DATA IN THIS EXERCISE |
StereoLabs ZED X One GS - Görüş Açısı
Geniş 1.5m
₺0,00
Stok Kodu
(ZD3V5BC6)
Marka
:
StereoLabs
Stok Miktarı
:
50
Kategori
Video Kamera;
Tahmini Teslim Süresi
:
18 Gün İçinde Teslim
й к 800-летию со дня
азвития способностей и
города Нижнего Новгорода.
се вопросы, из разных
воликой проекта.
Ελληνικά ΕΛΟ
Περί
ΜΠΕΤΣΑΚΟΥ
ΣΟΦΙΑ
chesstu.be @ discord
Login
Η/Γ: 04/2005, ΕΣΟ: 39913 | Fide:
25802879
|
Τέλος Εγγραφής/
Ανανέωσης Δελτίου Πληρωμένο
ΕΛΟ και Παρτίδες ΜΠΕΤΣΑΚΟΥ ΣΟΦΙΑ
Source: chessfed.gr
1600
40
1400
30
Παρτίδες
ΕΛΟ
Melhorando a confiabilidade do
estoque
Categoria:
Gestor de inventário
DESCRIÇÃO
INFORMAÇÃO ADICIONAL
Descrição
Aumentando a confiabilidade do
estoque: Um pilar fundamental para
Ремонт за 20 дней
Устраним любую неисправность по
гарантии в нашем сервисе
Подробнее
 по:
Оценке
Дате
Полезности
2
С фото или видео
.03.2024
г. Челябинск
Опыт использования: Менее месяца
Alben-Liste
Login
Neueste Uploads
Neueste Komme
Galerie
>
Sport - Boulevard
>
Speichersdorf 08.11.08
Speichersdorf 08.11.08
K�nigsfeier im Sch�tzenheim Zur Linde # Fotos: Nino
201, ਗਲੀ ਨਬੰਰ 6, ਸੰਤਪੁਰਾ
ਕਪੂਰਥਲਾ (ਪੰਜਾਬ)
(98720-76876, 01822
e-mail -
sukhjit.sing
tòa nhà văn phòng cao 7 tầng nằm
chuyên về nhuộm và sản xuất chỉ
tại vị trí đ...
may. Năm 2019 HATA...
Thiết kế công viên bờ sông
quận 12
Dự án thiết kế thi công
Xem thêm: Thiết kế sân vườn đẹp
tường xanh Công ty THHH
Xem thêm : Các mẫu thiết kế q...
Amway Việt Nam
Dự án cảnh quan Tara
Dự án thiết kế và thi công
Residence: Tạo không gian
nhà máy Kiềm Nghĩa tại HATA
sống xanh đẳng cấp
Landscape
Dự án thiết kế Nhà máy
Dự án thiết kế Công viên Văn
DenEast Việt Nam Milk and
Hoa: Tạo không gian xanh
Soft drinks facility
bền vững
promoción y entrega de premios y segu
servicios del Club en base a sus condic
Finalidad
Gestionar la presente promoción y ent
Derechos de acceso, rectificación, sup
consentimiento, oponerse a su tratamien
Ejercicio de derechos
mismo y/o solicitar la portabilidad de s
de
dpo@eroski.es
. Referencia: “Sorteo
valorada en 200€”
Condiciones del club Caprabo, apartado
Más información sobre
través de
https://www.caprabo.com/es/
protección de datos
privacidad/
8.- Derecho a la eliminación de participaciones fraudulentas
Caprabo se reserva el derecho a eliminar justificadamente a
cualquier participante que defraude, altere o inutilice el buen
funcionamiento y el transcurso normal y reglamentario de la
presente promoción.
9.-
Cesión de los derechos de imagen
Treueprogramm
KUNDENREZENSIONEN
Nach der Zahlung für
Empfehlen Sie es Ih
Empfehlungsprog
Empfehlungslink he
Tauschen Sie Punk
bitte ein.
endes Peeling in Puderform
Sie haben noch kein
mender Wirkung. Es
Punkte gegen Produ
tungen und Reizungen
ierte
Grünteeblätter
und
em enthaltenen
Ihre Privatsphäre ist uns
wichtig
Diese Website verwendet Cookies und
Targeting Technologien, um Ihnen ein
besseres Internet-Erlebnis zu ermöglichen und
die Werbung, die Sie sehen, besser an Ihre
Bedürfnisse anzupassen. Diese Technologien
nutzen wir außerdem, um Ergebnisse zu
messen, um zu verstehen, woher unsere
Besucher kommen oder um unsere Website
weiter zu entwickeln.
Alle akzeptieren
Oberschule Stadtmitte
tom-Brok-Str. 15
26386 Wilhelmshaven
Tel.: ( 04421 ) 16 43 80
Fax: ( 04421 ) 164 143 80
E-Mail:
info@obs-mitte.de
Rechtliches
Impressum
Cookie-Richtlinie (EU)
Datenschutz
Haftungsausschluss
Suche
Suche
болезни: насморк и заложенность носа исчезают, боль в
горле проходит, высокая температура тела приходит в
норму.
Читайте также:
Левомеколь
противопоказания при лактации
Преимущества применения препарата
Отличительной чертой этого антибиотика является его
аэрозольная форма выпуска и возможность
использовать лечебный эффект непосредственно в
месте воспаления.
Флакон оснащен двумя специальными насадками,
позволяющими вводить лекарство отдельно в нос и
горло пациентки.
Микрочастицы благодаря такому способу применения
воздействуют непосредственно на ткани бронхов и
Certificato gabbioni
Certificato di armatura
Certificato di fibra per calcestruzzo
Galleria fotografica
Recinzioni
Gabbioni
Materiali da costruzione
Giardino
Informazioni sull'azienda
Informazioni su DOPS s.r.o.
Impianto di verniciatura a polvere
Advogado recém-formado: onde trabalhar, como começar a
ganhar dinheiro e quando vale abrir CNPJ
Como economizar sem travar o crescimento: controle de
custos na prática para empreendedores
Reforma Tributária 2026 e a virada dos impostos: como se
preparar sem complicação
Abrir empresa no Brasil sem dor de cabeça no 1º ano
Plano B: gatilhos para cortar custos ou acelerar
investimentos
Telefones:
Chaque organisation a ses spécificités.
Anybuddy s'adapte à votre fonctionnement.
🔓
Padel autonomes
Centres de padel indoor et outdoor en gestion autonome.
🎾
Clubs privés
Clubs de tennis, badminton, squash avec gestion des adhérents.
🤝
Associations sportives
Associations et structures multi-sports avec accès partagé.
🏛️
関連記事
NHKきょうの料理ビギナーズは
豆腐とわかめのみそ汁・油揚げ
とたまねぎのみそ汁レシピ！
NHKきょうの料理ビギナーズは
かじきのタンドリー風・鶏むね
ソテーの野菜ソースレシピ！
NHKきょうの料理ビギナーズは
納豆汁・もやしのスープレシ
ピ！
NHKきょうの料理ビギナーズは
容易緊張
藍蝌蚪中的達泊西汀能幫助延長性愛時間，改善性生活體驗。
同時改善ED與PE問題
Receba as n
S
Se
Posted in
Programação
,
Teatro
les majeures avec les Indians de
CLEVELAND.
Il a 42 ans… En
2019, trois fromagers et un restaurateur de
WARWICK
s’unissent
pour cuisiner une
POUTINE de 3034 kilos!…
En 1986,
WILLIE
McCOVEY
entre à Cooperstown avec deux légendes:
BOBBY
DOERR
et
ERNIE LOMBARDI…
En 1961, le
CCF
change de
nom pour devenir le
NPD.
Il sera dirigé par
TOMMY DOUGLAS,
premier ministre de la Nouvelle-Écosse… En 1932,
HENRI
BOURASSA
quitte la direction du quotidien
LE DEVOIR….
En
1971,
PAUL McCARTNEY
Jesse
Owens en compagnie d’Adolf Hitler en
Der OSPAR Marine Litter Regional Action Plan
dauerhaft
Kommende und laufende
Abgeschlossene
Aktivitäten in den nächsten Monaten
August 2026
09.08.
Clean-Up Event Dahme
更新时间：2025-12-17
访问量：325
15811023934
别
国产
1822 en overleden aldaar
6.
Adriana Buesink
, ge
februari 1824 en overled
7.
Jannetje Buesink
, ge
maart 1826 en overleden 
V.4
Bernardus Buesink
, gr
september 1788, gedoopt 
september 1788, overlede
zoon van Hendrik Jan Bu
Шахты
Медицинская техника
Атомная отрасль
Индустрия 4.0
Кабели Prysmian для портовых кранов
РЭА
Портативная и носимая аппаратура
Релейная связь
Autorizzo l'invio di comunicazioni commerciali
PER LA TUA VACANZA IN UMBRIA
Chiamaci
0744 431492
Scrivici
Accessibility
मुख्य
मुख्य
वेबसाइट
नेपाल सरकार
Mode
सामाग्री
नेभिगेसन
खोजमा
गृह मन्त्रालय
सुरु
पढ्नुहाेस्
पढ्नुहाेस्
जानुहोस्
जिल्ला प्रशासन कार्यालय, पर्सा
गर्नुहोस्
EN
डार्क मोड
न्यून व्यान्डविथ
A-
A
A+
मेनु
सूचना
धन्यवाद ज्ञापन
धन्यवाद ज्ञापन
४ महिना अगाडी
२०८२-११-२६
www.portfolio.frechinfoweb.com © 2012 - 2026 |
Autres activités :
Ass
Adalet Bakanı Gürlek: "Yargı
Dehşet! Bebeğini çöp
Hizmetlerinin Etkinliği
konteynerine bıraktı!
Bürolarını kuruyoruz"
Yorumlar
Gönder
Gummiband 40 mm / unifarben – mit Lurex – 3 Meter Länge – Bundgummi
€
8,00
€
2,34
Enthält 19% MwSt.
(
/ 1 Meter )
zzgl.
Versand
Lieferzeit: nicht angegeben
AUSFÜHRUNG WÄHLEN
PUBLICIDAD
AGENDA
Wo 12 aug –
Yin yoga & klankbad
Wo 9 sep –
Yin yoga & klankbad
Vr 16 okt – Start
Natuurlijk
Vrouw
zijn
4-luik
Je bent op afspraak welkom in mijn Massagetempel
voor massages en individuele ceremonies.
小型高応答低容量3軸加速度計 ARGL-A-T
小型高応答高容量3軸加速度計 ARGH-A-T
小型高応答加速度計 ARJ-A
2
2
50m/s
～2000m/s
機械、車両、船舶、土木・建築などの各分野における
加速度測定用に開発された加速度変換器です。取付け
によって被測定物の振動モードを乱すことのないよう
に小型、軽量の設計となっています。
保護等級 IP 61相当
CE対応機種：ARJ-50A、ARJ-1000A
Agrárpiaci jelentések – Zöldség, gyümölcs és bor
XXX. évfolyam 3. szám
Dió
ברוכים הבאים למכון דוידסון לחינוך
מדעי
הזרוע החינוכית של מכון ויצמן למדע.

WHAT IS EXPECTED |
Transcribe the entries verbatim, beginning at their first line and ending after the line that contains "Gestionar la presente promoción y ent".

RESULT OF THE TASK |
StereoLabs ZED X One GS - Görüş Açısı
Geniş 1.5m
₺0,00
Stok Kodu
(ZD3V5BC6)
Marka
:
StereoLabs
Stok Miktarı
:
50
Kategori
Video Kamera;
Tahmini Teslim Süresi
:
18 Gün İçinde Teslim
й к 800-летию со дня
азвития способностей и
города Нижнего Новгорода.
се вопросы, из разных
воликой проекта.
Ελληνικά ΕΛΟ
Περί
ΜΠΕΤΣΑΚΟΥ
ΣΟΦΙΑ
chesstu.be @ discord
Login
Η/Γ: 04/2005, ΕΣΟ: 39913 | Fide:
25802879
|
Τέλος Εγγραφής/
Ανανέωσης Δελτίου Πληρωμένο
ΕΛΟ και Παρτίδες ΜΠΕΤΣΑΚΟΥ ΣΟΦΙΑ
Source: chessfed.gr
1600
40
1400
30
Παρτίδες
ΕΛΟ
Melhorando a confiabilidade do
estoque
Categoria:
Gestor de inventário
DESCRIÇÃO
INFORMAÇÃO ADICIONAL
Descrição
Aumentando a confiabilidade do
estoque: Um pilar fundamental para
Ремонт за 20 дней
Устраним любую неисправность по
гарантии в нашем сервисе
Подробнее
 по:
Оценке
Дате
Полезности
2
С фото или видео
.03.2024
г. Челябинск
Опыт использования: Менее месяца
Alben-Liste
Login
Neueste Uploads
Neueste Komme
Galerie
>
Sport - Boulevard
>
Speichersdorf 08.11.08
Speichersdorf 08.11.08
K�nigsfeier im Sch�tzenheim Zur Linde # Fotos: Nino
201, ਗਲੀ ਨਬੰਰ 6, ਸੰਤਪੁਰਾ
ਕਪੂਰਥਲਾ (ਪੰਜਾਬ)
(98720-76876, 01822
e-mail -
sukhjit.sing
tòa nhà văn phòng cao 7 tầng nằm
chuyên về nhuộm và sản xuất chỉ
tại vị trí đ...
may. Năm 2019 HATA...
Thiết kế công viên bờ sông
quận 12
Dự án thiết kế thi công
Xem thêm: Thiết kế sân vườn đẹp
tường xanh Công ty THHH
Xem thêm : Các mẫu thiết kế q...
Amway Việt Nam
Dự án cảnh quan Tara
Dự án thiết kế và thi công
Residence: Tạo không gian
nhà máy Kiềm Nghĩa tại HATA
sống xanh đẳng cấp
Landscape
Dự án thiết kế Nhà máy
Dự án thiết kế Công viên Văn
DenEast Việt Nam Milk and
Hoa: Tạo không gian xanh
Soft drinks facility
bền vững
promoción y entrega de premios y segu
servicios del Club en base a sus condic
Finalidad
Gestionar la presente promoción y ent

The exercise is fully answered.